- [Work instructions]: Copy each entry below verbatim. Skip the pictures.

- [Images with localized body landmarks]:
◆ ◆ ◆ ◆

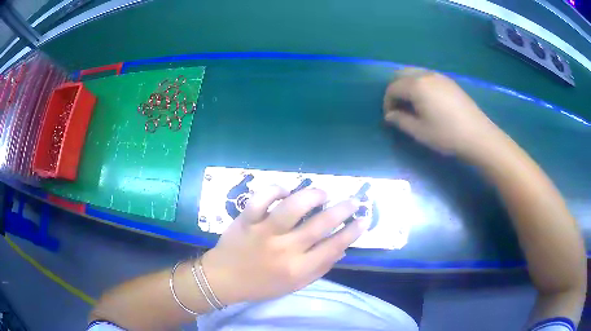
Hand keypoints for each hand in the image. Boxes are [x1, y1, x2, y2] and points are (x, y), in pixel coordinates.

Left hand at [201, 186, 368, 304]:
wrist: (223, 280)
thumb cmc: (261, 285)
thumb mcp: (294, 285)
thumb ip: (319, 268)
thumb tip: (341, 248)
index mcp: (297, 269)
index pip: (334, 247)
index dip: (353, 231)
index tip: (364, 219)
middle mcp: (284, 249)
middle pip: (320, 224)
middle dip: (343, 209)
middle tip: (353, 200)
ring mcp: (263, 232)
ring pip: (293, 206)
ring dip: (312, 195)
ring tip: (322, 193)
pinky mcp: (246, 219)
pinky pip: (262, 198)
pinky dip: (276, 190)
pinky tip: (285, 192)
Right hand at [383, 68, 503, 157]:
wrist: (478, 135)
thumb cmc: (446, 135)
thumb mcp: (420, 132)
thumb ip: (400, 121)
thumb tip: (389, 116)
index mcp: (416, 86)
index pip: (393, 88)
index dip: (387, 102)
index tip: (390, 118)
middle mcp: (426, 75)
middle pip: (401, 74)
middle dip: (395, 89)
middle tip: (398, 107)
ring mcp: (439, 76)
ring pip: (415, 73)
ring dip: (407, 85)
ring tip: (411, 104)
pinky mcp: (449, 81)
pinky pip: (427, 76)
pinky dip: (420, 84)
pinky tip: (427, 100)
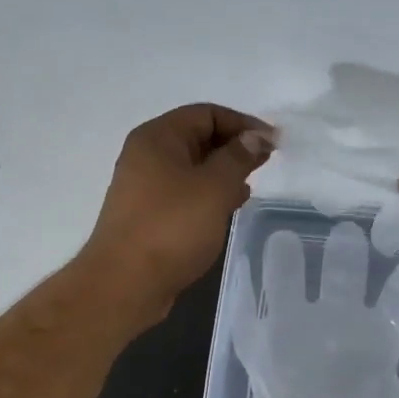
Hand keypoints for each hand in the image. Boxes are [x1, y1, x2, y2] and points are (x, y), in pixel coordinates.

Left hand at [80, 103, 273, 326]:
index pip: (206, 114)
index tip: (273, 142)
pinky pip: (185, 192)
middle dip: (234, 147)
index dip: (243, 123)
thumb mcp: (214, 187)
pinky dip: (209, 193)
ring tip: (252, 185)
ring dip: (224, 172)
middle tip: (267, 162)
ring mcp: (145, 186)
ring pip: (193, 167)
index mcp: (158, 138)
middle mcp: (147, 155)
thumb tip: (255, 136)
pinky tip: (229, 207)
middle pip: (198, 138)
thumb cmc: (171, 227)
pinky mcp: (149, 214)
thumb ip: (238, 157)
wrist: (125, 284)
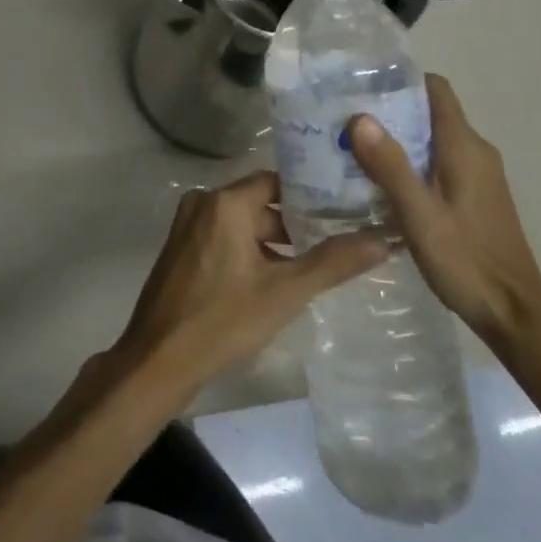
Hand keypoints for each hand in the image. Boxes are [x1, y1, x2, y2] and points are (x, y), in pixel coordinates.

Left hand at [110, 171, 388, 398]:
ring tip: (314, 265)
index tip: (343, 208)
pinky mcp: (182, 249)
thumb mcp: (285, 292)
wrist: (159, 360)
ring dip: (273, 242)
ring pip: (242, 223)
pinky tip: (275, 281)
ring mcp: (188, 226)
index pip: (276, 181)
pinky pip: (224, 238)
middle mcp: (203, 202)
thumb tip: (382, 239)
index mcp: (225, 201)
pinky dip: (249, 251)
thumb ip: (333, 262)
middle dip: (294, 224)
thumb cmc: (223, 320)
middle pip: (259, 202)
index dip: (309, 194)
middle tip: (336, 241)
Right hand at [348, 74, 540, 351]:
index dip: (400, 81)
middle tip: (345, 121)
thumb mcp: (419, 215)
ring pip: (432, 139)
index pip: (435, 88)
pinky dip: (411, 163)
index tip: (362, 86)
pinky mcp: (476, 198)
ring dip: (398, 140)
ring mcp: (479, 176)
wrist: (516, 318)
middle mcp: (475, 152)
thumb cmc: (467, 262)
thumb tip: (359, 116)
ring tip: (354, 150)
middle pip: (430, 112)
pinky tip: (382, 184)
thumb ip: (390, 165)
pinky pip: (438, 163)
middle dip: (390, 111)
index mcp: (464, 146)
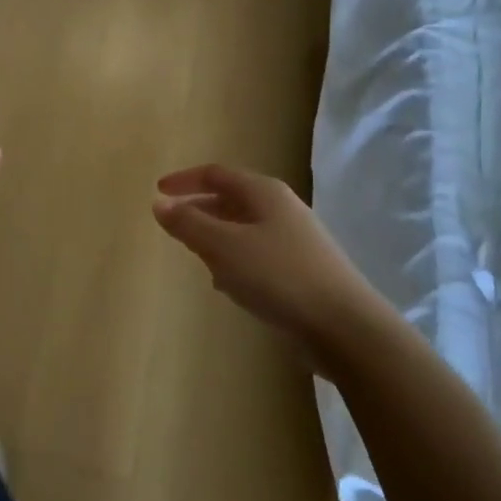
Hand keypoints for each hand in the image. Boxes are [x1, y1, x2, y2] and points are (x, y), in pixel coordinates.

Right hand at [152, 164, 377, 344]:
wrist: (343, 326)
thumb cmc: (278, 276)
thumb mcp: (224, 246)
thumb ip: (189, 223)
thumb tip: (159, 203)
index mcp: (264, 193)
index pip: (216, 174)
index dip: (184, 180)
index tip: (157, 192)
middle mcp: (281, 209)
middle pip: (231, 199)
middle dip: (199, 210)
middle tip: (172, 226)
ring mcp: (295, 240)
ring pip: (243, 229)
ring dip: (216, 238)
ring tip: (195, 256)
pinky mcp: (301, 270)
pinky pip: (257, 255)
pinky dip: (235, 261)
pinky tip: (227, 285)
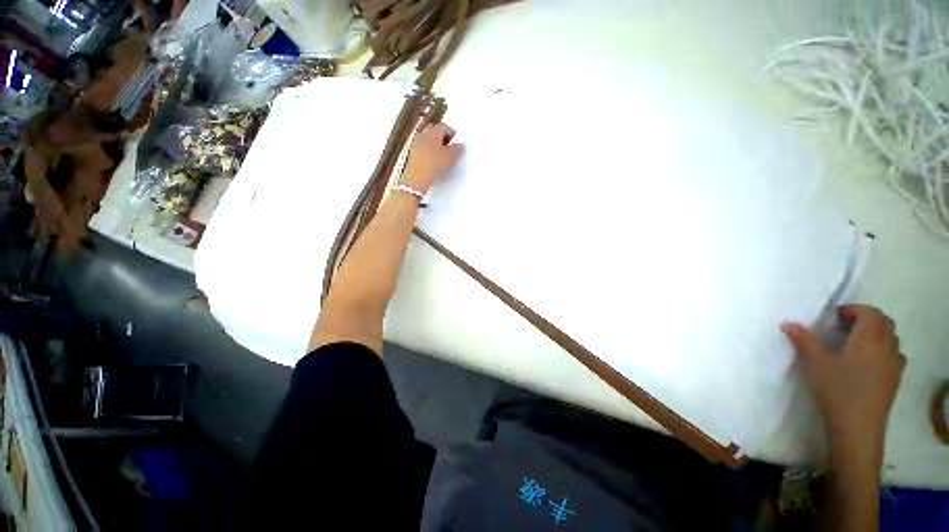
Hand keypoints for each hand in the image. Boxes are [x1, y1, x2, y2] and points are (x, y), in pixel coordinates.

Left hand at [400, 122, 463, 193]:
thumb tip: (460, 145)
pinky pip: (422, 148)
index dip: (452, 134)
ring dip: (434, 144)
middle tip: (449, 147)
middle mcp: (423, 134)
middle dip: (442, 137)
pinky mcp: (412, 154)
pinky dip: (429, 151)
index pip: (444, 127)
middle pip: (434, 131)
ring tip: (442, 155)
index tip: (456, 142)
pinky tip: (433, 161)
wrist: (417, 178)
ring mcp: (416, 144)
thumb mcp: (451, 157)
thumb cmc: (434, 164)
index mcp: (433, 131)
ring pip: (427, 140)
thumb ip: (458, 149)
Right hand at [781, 305, 903, 449]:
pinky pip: (893, 355)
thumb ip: (803, 340)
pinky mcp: (895, 379)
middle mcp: (886, 347)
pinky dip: (882, 350)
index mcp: (869, 339)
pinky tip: (866, 364)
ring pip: (891, 338)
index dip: (854, 309)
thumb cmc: (836, 389)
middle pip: (884, 322)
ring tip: (854, 345)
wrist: (858, 426)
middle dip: (866, 319)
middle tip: (844, 327)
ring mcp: (894, 364)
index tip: (835, 316)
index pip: (870, 312)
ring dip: (875, 334)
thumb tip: (788, 324)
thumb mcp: (814, 363)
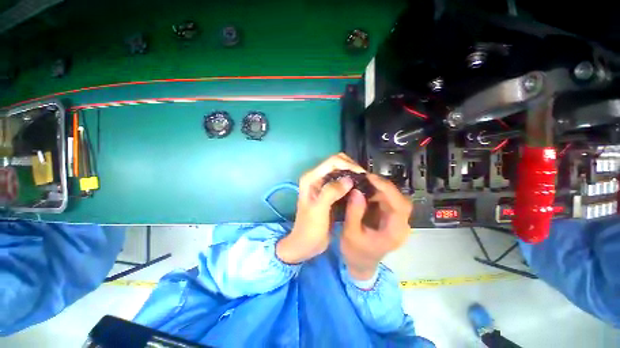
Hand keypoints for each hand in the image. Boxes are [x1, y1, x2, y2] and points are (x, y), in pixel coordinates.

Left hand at [276, 153, 364, 263]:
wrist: (305, 243)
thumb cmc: (310, 228)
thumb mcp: (319, 210)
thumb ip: (331, 192)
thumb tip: (348, 179)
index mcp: (311, 178)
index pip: (332, 162)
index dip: (348, 164)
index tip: (362, 174)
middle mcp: (316, 177)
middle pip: (336, 163)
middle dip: (351, 167)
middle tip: (365, 178)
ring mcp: (322, 184)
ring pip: (340, 170)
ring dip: (352, 173)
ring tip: (364, 181)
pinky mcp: (328, 191)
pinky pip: (341, 181)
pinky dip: (350, 181)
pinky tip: (359, 188)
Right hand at [341, 174, 412, 279]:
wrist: (360, 264)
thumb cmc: (355, 252)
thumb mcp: (351, 233)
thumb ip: (354, 212)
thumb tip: (357, 190)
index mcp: (394, 232)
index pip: (399, 206)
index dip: (387, 189)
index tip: (370, 178)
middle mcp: (401, 225)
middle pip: (400, 199)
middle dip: (383, 186)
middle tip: (365, 178)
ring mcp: (396, 221)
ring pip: (394, 198)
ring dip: (379, 189)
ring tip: (363, 182)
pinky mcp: (390, 217)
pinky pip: (387, 201)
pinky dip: (377, 193)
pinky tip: (365, 190)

◆ ◆ ◆ ◆

- [Reply]:
Hand keypoints for each hand in the image. Boxes are [x1, y1, x2, y2] and points are (x, y), in pixel coordinates.

Left hand at [201, 186, 368, 304]:
wrist: (223, 280)
thumb cmc: (261, 285)
thumb mcp: (294, 285)
thumb ip: (319, 268)
thumb tip: (341, 248)
index mcp: (297, 269)
index pip: (334, 247)
index dip: (353, 231)
index tip: (364, 219)
middle mcp: (284, 249)
middle pip: (320, 224)
middle dip: (343, 209)
middle tip: (353, 200)
ring mcp: (263, 232)
ring pip: (293, 206)
ring dip: (312, 195)
ring tip: (322, 193)
pinky mcp: (246, 219)
pinky pip: (262, 198)
pinky dip: (276, 190)
pinky tip: (285, 192)
Right hand at [383, 68, 503, 157]:
wrist: (478, 135)
thumb cmc: (446, 135)
thumb mcp: (420, 132)
thumb ip: (400, 121)
thumb tip: (389, 116)
index mcp: (416, 86)
index pip: (393, 88)
index dip: (387, 102)
index tip: (390, 118)
middle mcp: (426, 75)
middle pip: (401, 74)
middle dip: (395, 89)
middle tip: (398, 107)
ring mcp: (439, 76)
ring pip: (415, 73)
ring dip: (407, 85)
ring tip: (411, 104)
pinky mcp: (449, 81)
pinky pip: (427, 76)
pinky dip: (420, 84)
pinky tip: (427, 100)
Hand keypoints for each hand in the image. Boxes are [x1, y1, x2, y2] and points are (x, y), in pixel coordinates.

Left hand at [80, 103, 273, 326]:
index pip: (206, 114)
index tip: (273, 142)
pinky pip: (185, 192)
middle dip: (234, 147)
index dip: (243, 123)
thumb mcp: (214, 187)
pinky dip: (209, 193)
ring tip: (252, 185)
ring dip: (224, 172)
middle tip: (267, 162)
ring mcp: (145, 186)
ring pip: (193, 167)
index mcp: (158, 138)
middle mcp: (147, 155)
thumb tip: (255, 136)
pinky tip: (229, 207)
middle pip: (198, 138)
thumb cmc: (171, 227)
pinky mcp: (149, 214)
thumb ip: (238, 157)
wrist: (125, 284)
Hand keypoints for each hand in the image. Boxes are [x1, y1, x2, y2] and points are (x, y), in pixel coordinates.

Left hand at [110, 171, 388, 398]:
ring tip: (314, 265)
index tip: (343, 208)
pinky mcp: (182, 249)
thumb mcp: (285, 292)
wrist: (159, 360)
ring dip: (273, 242)
ring pip: (242, 223)
pinky tip: (275, 281)
ring mcp: (188, 226)
index pip: (276, 181)
pinky pip: (224, 238)
middle mcp: (203, 202)
thumb tip: (382, 239)
index mcp: (225, 201)
pinky dip: (249, 251)
thumb ip: (333, 262)
middle dip: (294, 224)
thumb cmc: (223, 320)
middle pip: (259, 202)
index dip: (309, 194)
middle tip: (336, 241)
Right hand at [348, 74, 540, 351]:
index dip: (400, 81)
middle tip: (345, 121)
thumb mcp: (419, 215)
ring pip: (432, 139)
index pip: (435, 88)
pinky dip: (411, 163)
index tip: (362, 86)
pinky mcp: (476, 198)
ring dip: (398, 140)
ring mcp: (479, 176)
wrist: (516, 318)
middle mcp: (475, 152)
thumb cmc: (467, 262)
thumb tip: (359, 116)
ring tip: (354, 150)
middle pip: (430, 112)
pinky tip: (382, 184)
thumb ip: (390, 165)
pinky pip: (438, 163)
middle dip: (390, 111)
index mcp: (464, 146)
Hand keypoints for each hand in the image. Boxes are [x1, y1, x2, y2] and points are (x, y), in pixel coordinates.

Right hand at [152, 164, 377, 344]:
wrist: (343, 326)
thumb cmc: (278, 276)
thumb mcp: (224, 246)
thumb ip: (189, 223)
thumb tip: (159, 203)
index mcp: (264, 193)
index pip: (216, 174)
index dip: (184, 180)
index tip: (157, 192)
middle mcp: (281, 209)
middle pip: (231, 199)
middle dip: (199, 210)
middle tip: (172, 226)
ring mcp: (295, 240)
ring pip: (243, 229)
ring dip: (216, 238)
ring tip: (195, 256)
pinky mcp: (301, 270)
pinky pip: (257, 255)
pinky dip: (235, 261)
pinky tip: (227, 285)
Hand keypoints for each hand in the image. Boxes are [x1, y1, x2, y2] and points are (x, y), in pixel coordinates.

Left hand at [400, 122, 463, 193]:
thumb tip: (460, 145)
pinky pip: (422, 148)
index dip: (452, 134)
ring dip: (434, 144)
middle tip: (449, 147)
middle mcp: (423, 134)
middle dip: (442, 137)
pinky mcp: (412, 154)
pinky dip: (429, 151)
index pip: (444, 127)
middle pip: (434, 131)
ring tip: (442, 155)
index tip: (456, 142)
pinky tip: (433, 161)
wrist: (417, 178)
ring mcp: (416, 144)
thumb mcp: (451, 157)
thumb cmc: (434, 164)
index mcp: (433, 131)
ring pip: (427, 140)
thumb ip: (458, 149)
Right hand at [781, 305, 903, 449]:
pinky pip: (893, 355)
thumb ip: (803, 340)
pinky mcp: (895, 379)
middle mcp: (886, 347)
pinky dip: (882, 350)
index mcp: (869, 339)
pinky tip: (866, 364)
ring pip: (891, 338)
index dip: (854, 309)
thumb cmc: (836, 389)
middle pip: (884, 322)
ring tip: (854, 345)
wrist: (858, 426)
middle dip: (866, 319)
middle tip: (844, 327)
ring mcp: (894, 364)
index tip: (835, 316)
index pip: (870, 312)
ring dip: (875, 334)
thumb tip: (788, 324)
thumb mcp: (814, 363)
Hand keypoints for each hand in the image. Boxes are [x1, y1, x2, y2] and points are (x, y), in pixel coordinates.

Left hand at [276, 153, 364, 263]:
wrist: (305, 243)
thumb cmc: (310, 228)
thumb mcp: (319, 210)
thumb ip: (331, 192)
thumb tip: (348, 179)
index mcp: (311, 178)
index pip: (332, 162)
index dip: (348, 164)
index tip: (362, 174)
middle mcp: (316, 177)
middle pip: (336, 163)
middle dip: (351, 167)
middle tip: (365, 178)
ring mcp: (322, 184)
ring pip: (340, 170)
ring dip: (352, 173)
ring tip: (364, 181)
pinky mcp: (328, 191)
pinky pip: (341, 181)
pinky dip: (350, 181)
pinky tip: (359, 188)
Right hand at [341, 174, 412, 279]:
wrist: (360, 264)
thumb cmc: (355, 252)
thumb mcp: (351, 233)
thumb ip: (354, 212)
thumb tip: (357, 190)
index mcp: (394, 232)
index pip: (399, 206)
index dip: (387, 189)
index tip: (370, 178)
middle mcp: (401, 225)
middle pip: (400, 199)
middle dip: (383, 186)
middle tip: (365, 178)
ring mcp: (396, 221)
ring pip: (394, 198)
ring dip: (379, 189)
ring tip: (363, 182)
pinky mcp: (390, 217)
pinky pip: (387, 201)
pinky dip: (377, 193)
pinky tip: (365, 190)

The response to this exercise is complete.